「地球絶景紀行」世界にたった1つの絶景を探す、大人の紀行ドキュメンタリー

毎週水曜日よる9時オンエア

地球は絶景の美術館。世界にたった1つの絶景旅行ガイドをあなたに。2泊3日で行く、夢の旅にご案内いたします。(旅人:森高千里)

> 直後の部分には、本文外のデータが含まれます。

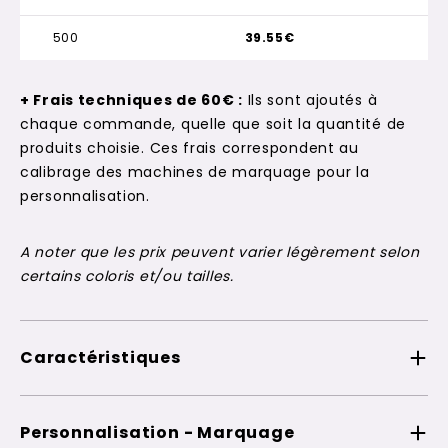
500
39.55€
+ Frais techniques de 60€ :
Ils sont ajoutés à
chaque commande, quelle que soit la quantité de
produits choisie. Ces frais correspondent au
calibrage des machines de marquage pour la
personnalisation.
A noter que les prix peuvent varier légèrement selon
certains coloris et/ou tailles.
Caractéristiques
Personnalisation - Marquage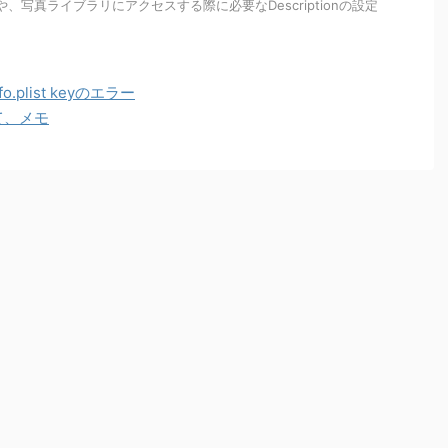
や、写真ライブラリにアクセスする際に必要なDescriptionの設定
nfo.plist keyのエラー
て、メモ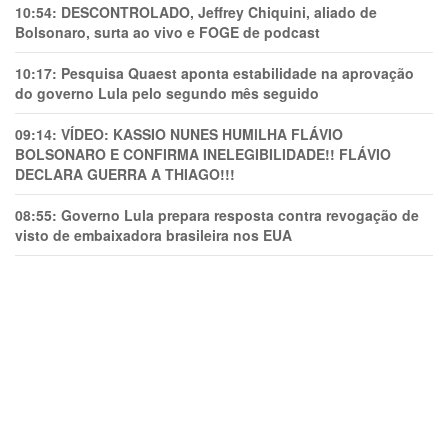
10:54:
DESCONTROLADO, Jeffrey Chiquini, aliado de
Bolsonaro, surta ao vivo e FOGE de podcast
10:17:
Pesquisa Quaest aponta estabilidade na aprovação
do governo Lula pelo segundo mês seguido
09:14:
VÍDEO: KASSIO NUNES HUMlLHA FLÁVIO
BOLSONARO E CONFIRMA INELEGIBILIDADE!! FLÁVIO
DECLARA GUERRA A THIAGO!!!
08:55:
Governo Lula prepara resposta contra revogação de
visto de embaixadora brasileira nos EUA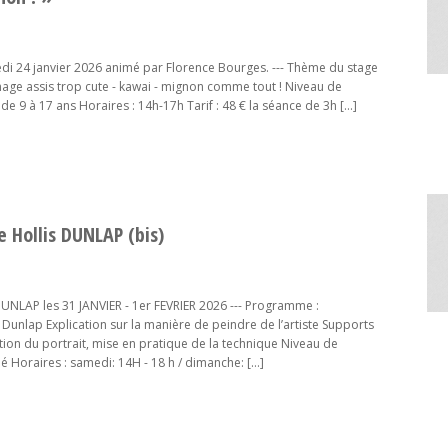
 24 janvier 2026 animé par Florence Bourges. --- Thème du stage
age assis trop cute - kawai - mignon comme tout ! Niveau de
 de 9 à 17 ans Horaires : 14h-17h Tarif : 48 € la séance de 3h […]
 Hollis DUNLAP (bis)
UNLAP les 31 JANVIER - 1er FEVRIER 2026 --- Programme :
 Dunlap Explication sur la manière de peindre de l’artiste Supports
tion du portrait, mise en pratique de la technique Niveau de
rmé Horaires : samedi: 14H - 18 h / dimanche: […]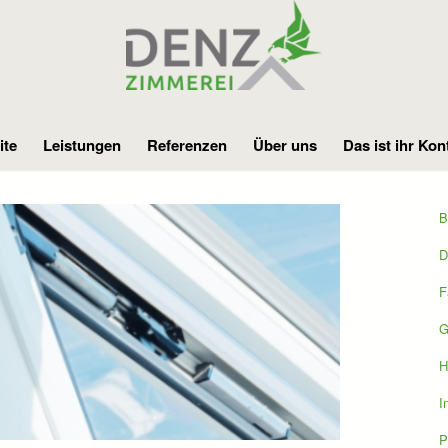
ite
Leistungen
Referenzen
Über uns
Das ist ihr Kon
B
D
F
G
H
I
P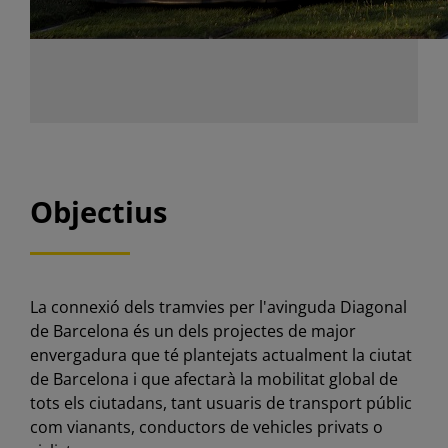
Objectius
La connexió dels tramvies per l'avinguda Diagonal
de Barcelona és un dels projectes de major
envergadura que té plantejats actualment la ciutat
de Barcelona i que afectarà la mobilitat global de
tots els ciutadans, tant usuaris de transport públic
com vianants, conductors de vehicles privats o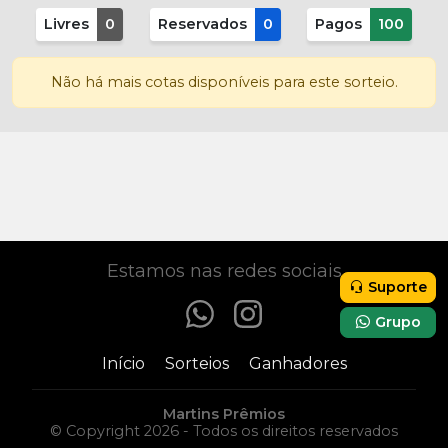
Livres
0
Reservados
0
Pagos
100
Não há mais cotas disponíveis para este sorteio.
Participar
R$
0,00
Estamos nas redes sociais
Suporte
Grupo
Início
Sorteios
Ganhadores
Martins Prêmios
© Copyright 2026 - Todos os direitos reservados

#338 風の大地 パタゴニアの秘宝(チリ) 2017/2/3 O.A.

世界一美しいアウストラル街道

今回は「地球最後の秘境」と言われるパタゴニアでとっておきの絶景を探します。旅の始まりは観光の玄関口、コジャイケから。アンデス山脈に囲まれた町からはすでに雄大な山が眺められ、大自然への期待が高まります。町の親子に相談してみるとヘネラル・カレーラ湖をお薦めされました。なんでも、その湖には大理石の洞窟があって必見なのだそうです。早速、ガイド兼ドライバーのロドリゴさんに依頼して、世界一美しいと言われるアウストラル街道をひた走り、まずはヘネラル・カレーラ湖の玄関口の町プエルト・トランキーロへ向かいます。この道は36年前作られたもので、チリで最も歴史の浅い街道。手つかずの自然が広がり、紅葉や滝や虹、突然に雪が降り出したりと、約4時間、目まぐるしく変わっていく景色に飽きることがありませんでした。プエルト・トランキーロではロドリゴさん一押しの名物のヒツジのオーブン焼きで腹ごしらえをして、1泊することにしました。

神秘の洞窟 マーブル・カテドラル

翌朝はプエルト・トランキーロを出発して、早速ヘネラル・カレーラ湖を探索することに。この湖は1850万平方キロの広さがあってお隣のアルゼンチンまで繋がっているのだそう。湖の神秘的な青は、氷河から流れ出たミネラルが含まれているから。長い歳月、人目に触れることのなかった未開の水辺の体験はまだこれからです。大理石の洞窟マーブル・カテドラルへは小型ボートに乗って向かいます。たどり着いたのはキノコのような奇妙な形の大きな岩場でした。その岩のほとんどが大理石で、洞窟はまるで大聖堂の柱のように天井を支えています。大理石の岩肌は、湖水に反射した光の当たり具合によって青になったりグレーになったりと、ゆらゆらさまざまな色合いを見せてくれました。ロドリゴさんが言うには、ここはアウストラル街道のできる36年前まで観光客が来ることがなかったため「知られざる秘宝」と呼ばれていたそうです。

ヘネラル・カレーラ湖を染める夕日

旅の締めくくりは湖の夕焼けです。パタゴニアの天候は気まぐれなので強運がないと見られないとのこと。冷たい強風の中、じっとそのときを待ちます。それまで厚い雲に覆われていた空がパタゴニアの風の強い力で、大きく動き出します。夕日がアンデス山脈と湖と空を照らし、世界が幻想的なセピアに近い黄昏色に染まりました。